***** Source data *****

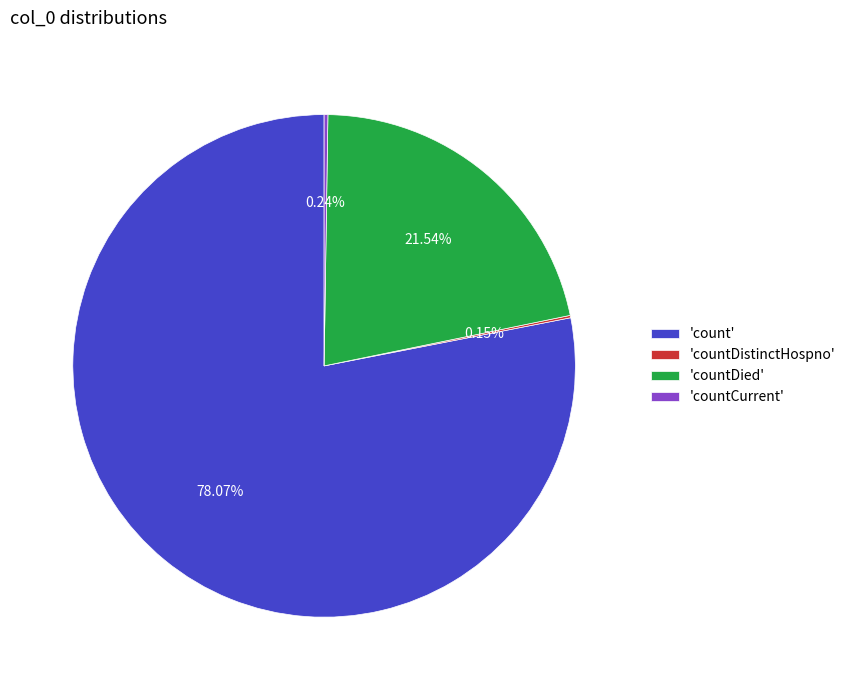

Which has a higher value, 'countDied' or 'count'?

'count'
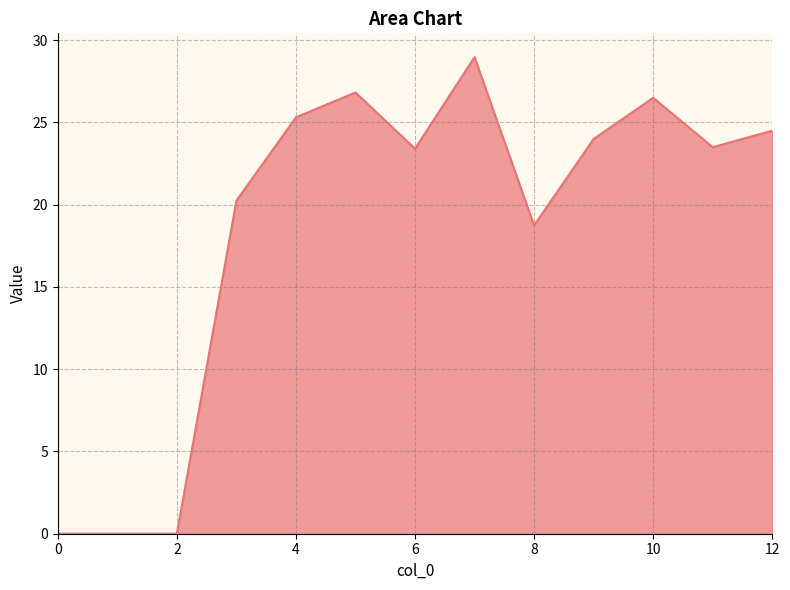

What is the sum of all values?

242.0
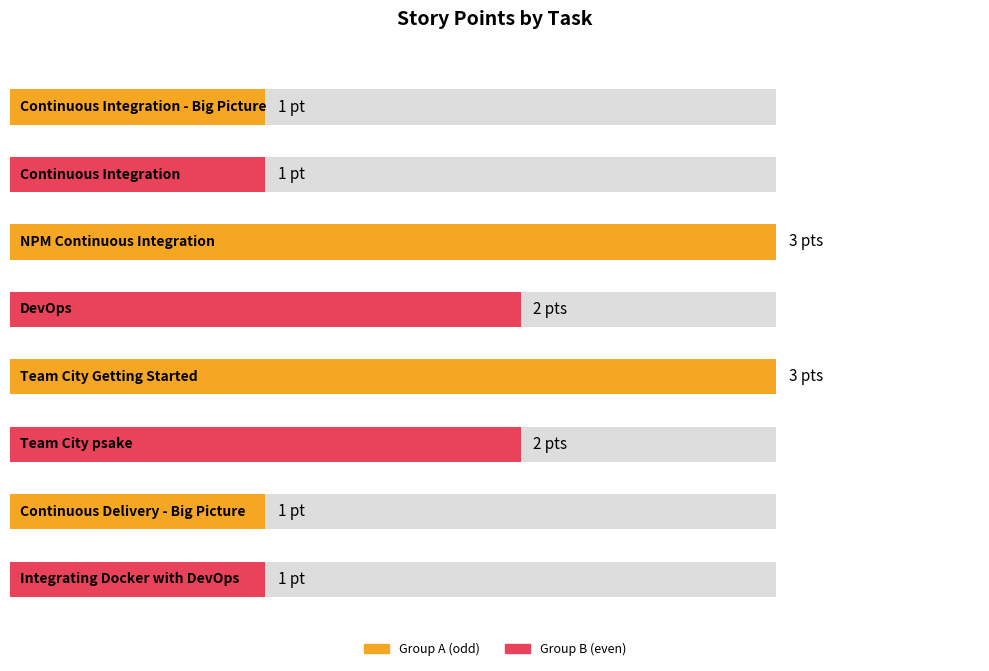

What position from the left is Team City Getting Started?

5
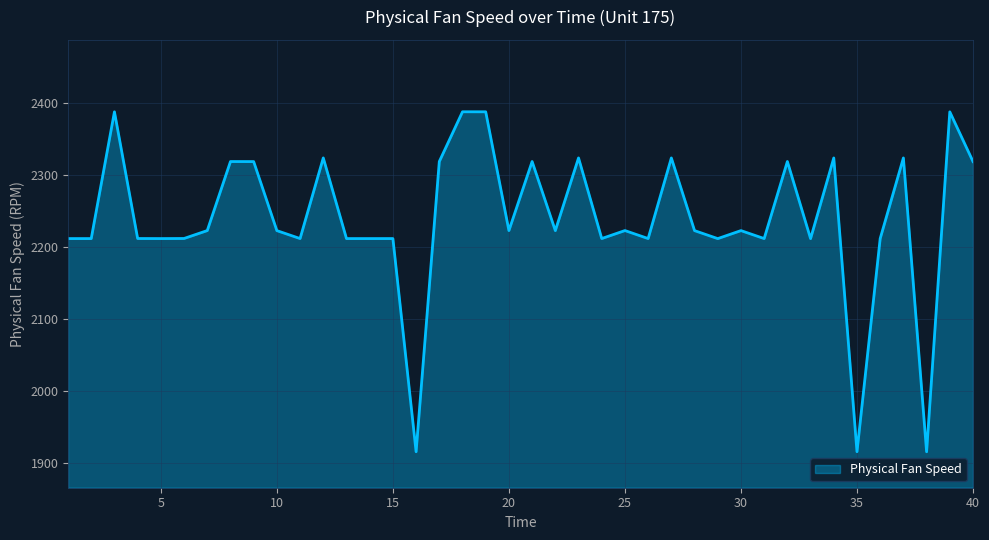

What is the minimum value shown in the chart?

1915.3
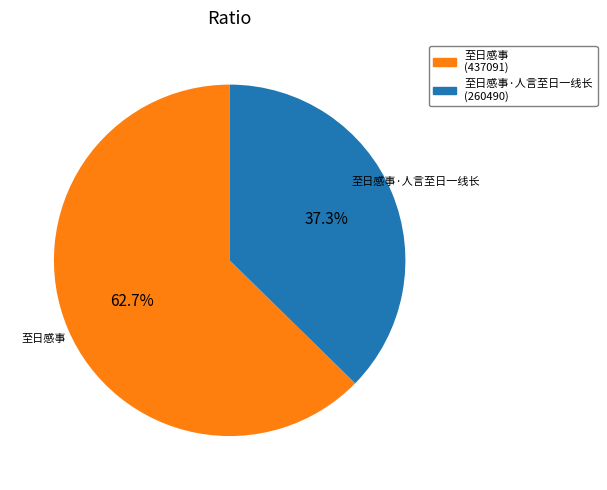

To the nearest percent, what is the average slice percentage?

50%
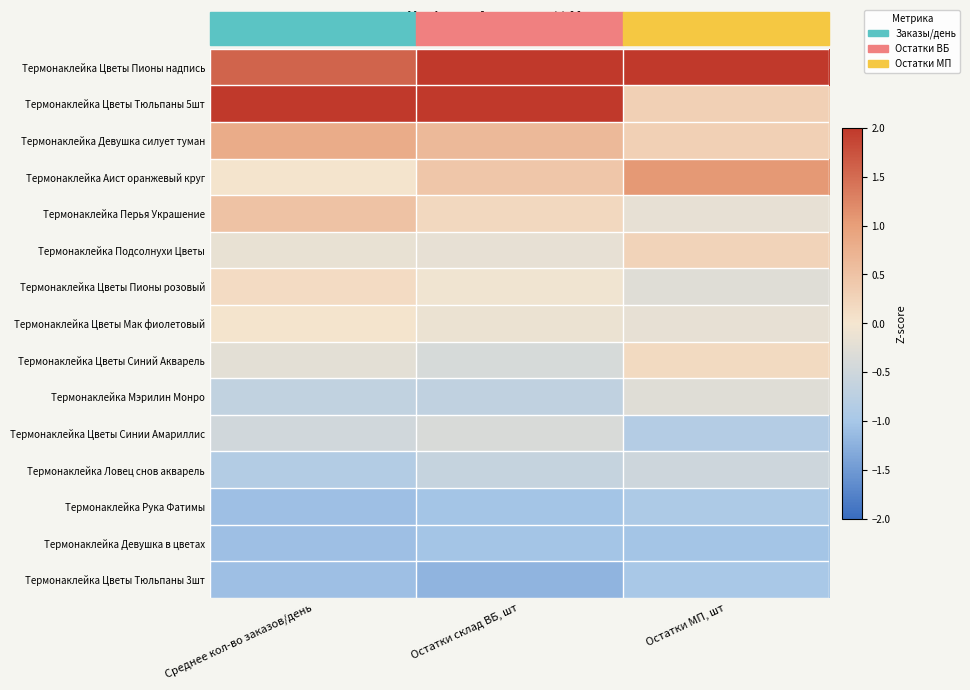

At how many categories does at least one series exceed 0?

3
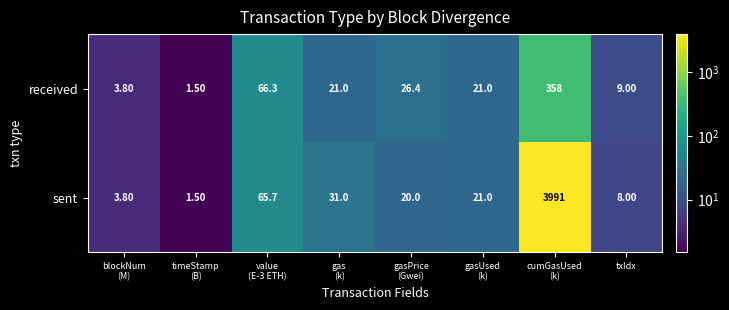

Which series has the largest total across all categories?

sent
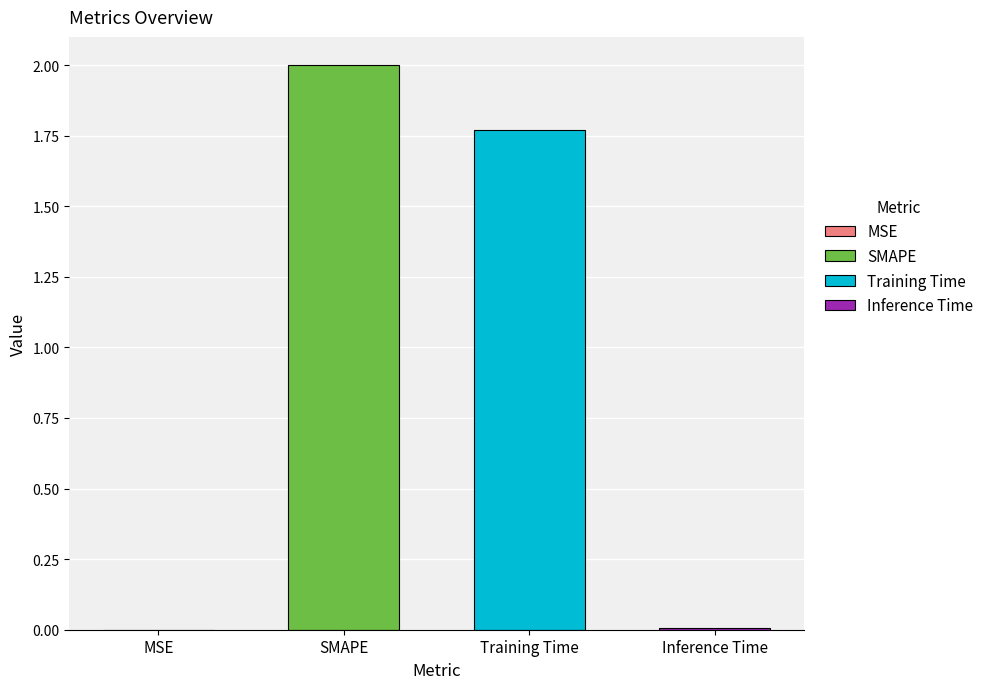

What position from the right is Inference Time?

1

*****
***** Source data *****

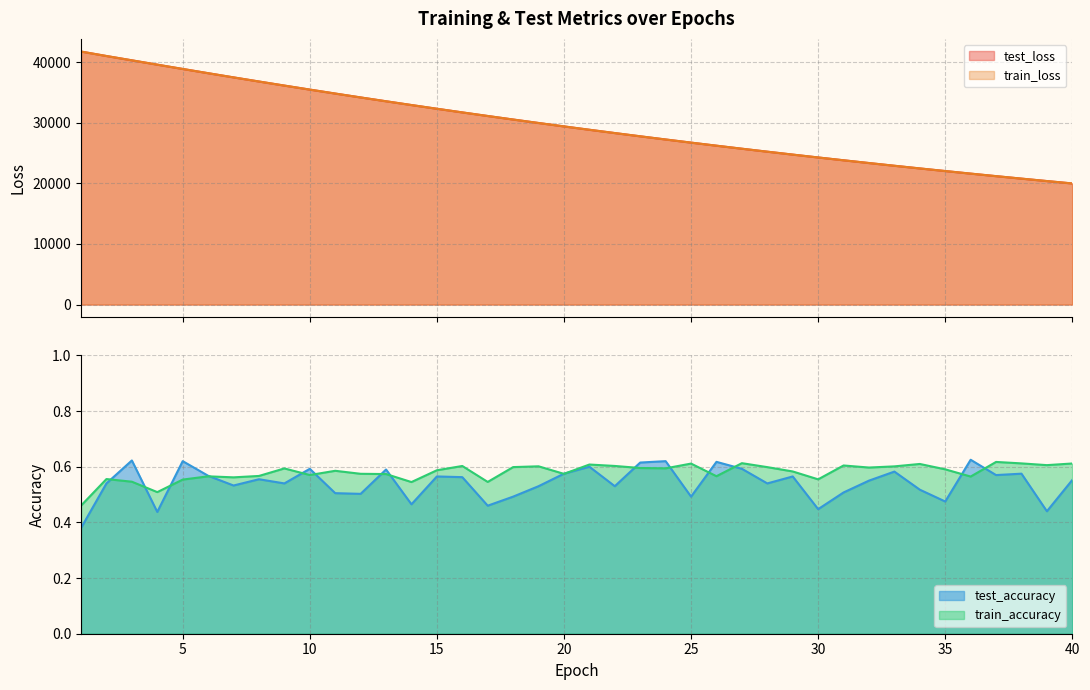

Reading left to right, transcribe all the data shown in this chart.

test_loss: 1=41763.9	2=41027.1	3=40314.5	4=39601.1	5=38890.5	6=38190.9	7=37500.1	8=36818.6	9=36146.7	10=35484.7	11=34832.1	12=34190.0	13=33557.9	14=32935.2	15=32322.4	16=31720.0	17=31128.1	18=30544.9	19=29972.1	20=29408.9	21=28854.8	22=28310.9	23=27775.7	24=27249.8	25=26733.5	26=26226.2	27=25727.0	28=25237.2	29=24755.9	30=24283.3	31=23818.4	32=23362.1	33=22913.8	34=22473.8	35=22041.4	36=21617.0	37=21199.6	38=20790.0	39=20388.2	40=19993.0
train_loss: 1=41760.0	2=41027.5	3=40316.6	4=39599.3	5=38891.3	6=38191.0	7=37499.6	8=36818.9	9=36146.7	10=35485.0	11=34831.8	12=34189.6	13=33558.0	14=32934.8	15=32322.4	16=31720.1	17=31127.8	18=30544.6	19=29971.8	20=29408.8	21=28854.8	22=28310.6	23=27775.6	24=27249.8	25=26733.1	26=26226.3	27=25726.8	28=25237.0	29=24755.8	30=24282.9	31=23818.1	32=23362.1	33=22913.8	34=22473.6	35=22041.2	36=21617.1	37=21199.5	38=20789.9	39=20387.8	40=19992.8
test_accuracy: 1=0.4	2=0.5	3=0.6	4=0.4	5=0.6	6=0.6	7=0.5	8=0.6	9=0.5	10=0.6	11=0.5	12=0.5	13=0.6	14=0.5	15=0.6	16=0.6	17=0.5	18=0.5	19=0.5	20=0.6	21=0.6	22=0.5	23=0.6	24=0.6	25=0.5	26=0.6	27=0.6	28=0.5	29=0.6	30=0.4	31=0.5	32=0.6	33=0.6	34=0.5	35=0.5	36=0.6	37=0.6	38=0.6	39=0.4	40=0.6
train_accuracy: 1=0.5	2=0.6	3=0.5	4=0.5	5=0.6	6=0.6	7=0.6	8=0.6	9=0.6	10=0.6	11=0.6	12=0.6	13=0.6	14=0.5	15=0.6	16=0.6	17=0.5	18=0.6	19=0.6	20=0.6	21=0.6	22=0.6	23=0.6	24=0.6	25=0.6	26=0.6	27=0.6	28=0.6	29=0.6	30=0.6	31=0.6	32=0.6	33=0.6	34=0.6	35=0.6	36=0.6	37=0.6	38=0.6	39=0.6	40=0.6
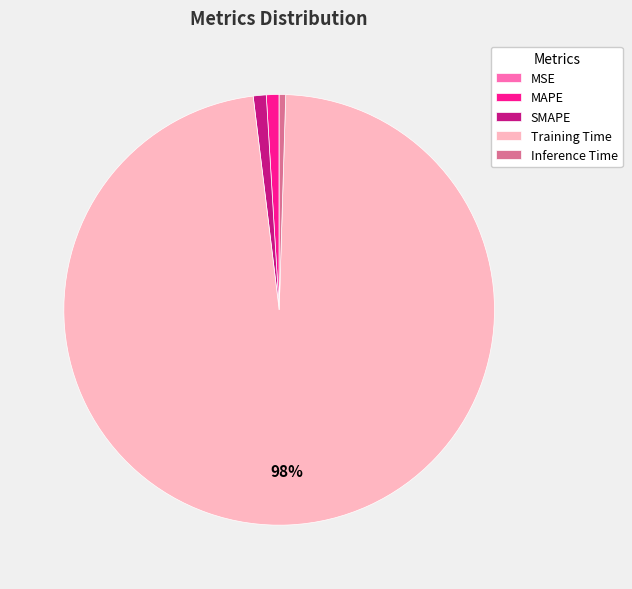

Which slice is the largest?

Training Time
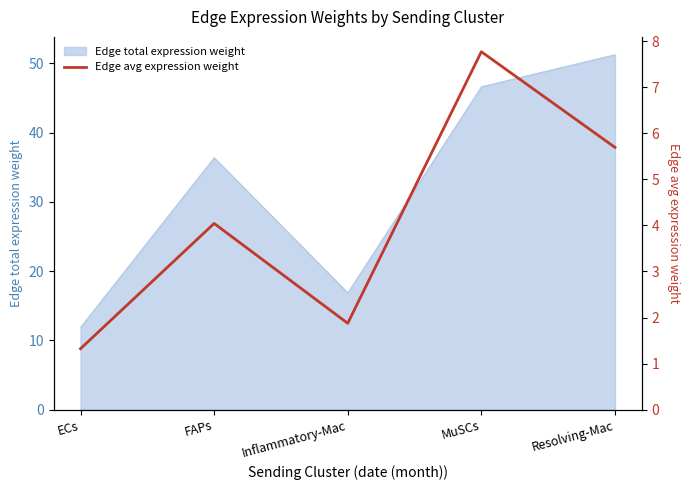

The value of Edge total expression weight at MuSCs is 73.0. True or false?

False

*****
***** Source data *****

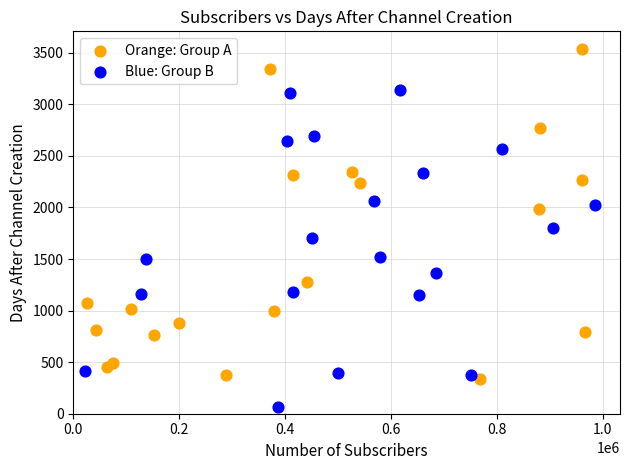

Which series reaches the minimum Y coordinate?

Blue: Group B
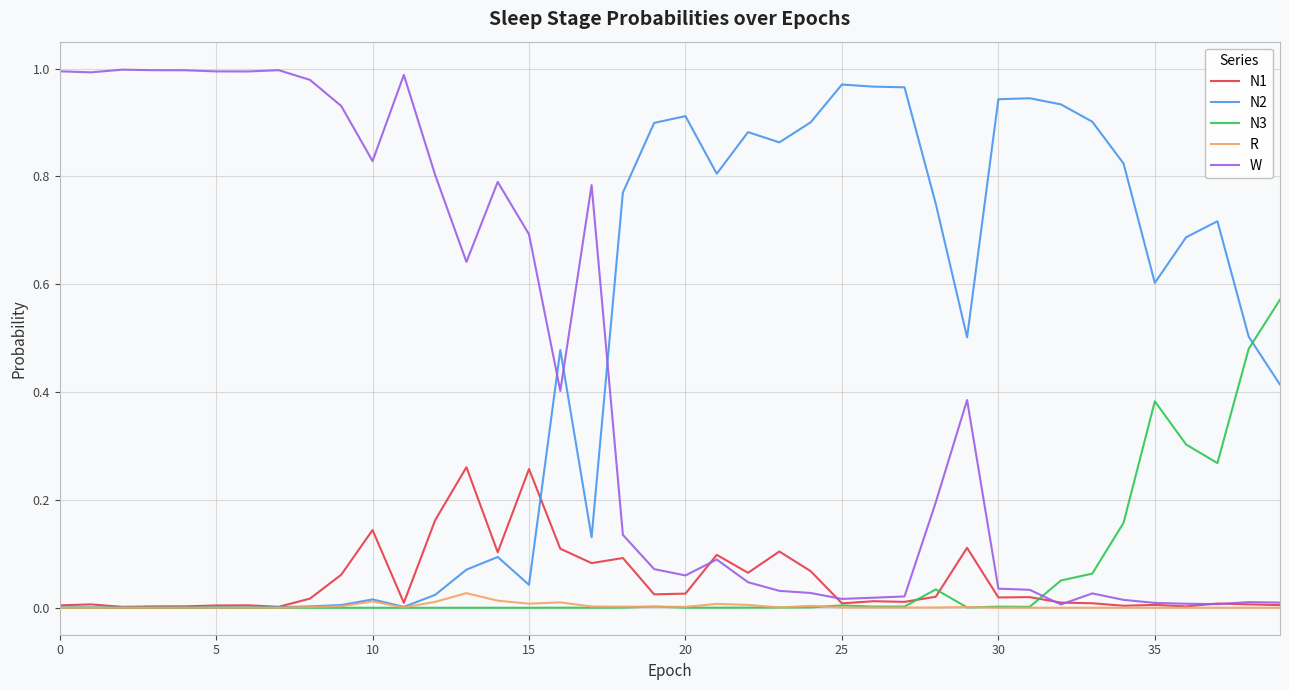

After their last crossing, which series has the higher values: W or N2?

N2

*****

Repeat the lines above verbatim, beginning at the line with "To the nearest" and ending after the line with "What position from the right". Omit the pictures from your answer.

To the nearest percent, what is the average slice percentage?

50%

At how many categories does at least one series exceed 0?

3

Which series has the largest total across all categories?

sent

What position from the right is Inference Time?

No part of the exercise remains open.